Learning Perceptual Representations for Gaming NR-VQA with Multi-Task FR Signals
This addresses video quality assessment for gaming content, which has unique challenges like fast motion and stylized graphics, though it appears incremental as it builds on existing multi-task learning approaches.
The paper tackles the challenge of no-reference video quality assessment for gaming videos by proposing MTL-VQA, a multi-task learning framework that uses full-reference metrics as supervisory signals to learn perceptually meaningful features without human labels. Experiments show it achieves performance competitive with state-of-the-art NR-VQA methods across various settings.

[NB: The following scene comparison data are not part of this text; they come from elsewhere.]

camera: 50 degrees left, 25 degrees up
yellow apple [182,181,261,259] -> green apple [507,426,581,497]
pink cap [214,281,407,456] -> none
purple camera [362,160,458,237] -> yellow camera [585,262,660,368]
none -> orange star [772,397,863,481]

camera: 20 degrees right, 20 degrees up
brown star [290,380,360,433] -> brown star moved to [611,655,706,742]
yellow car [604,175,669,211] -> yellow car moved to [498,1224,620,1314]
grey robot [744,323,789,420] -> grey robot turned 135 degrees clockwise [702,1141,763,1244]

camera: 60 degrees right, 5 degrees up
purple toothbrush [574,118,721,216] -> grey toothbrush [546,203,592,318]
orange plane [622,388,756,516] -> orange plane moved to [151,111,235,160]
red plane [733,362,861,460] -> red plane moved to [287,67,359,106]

No-reference video quality assessment (NR-VQA) for gaming videos is challenging due to limited human-rated datasets and unique content characteristics including fast motion, stylized graphics, and compression artifacts. We present MTL-VQA, a multi-task learning framework that uses full-reference metrics as supervisory signals to learn perceptually meaningful features without human labels for pretraining. By jointly optimizing multiple full-reference (FR) objectives with adaptive task weighting, our approach learns shared representations that transfer effectively to NR-VQA. Experiments on gaming video datasets show MTL-VQA achieves performance competitive with state-of-the-art NR-VQA methods across both MOS-supervised and label-efficient/self-supervised settings.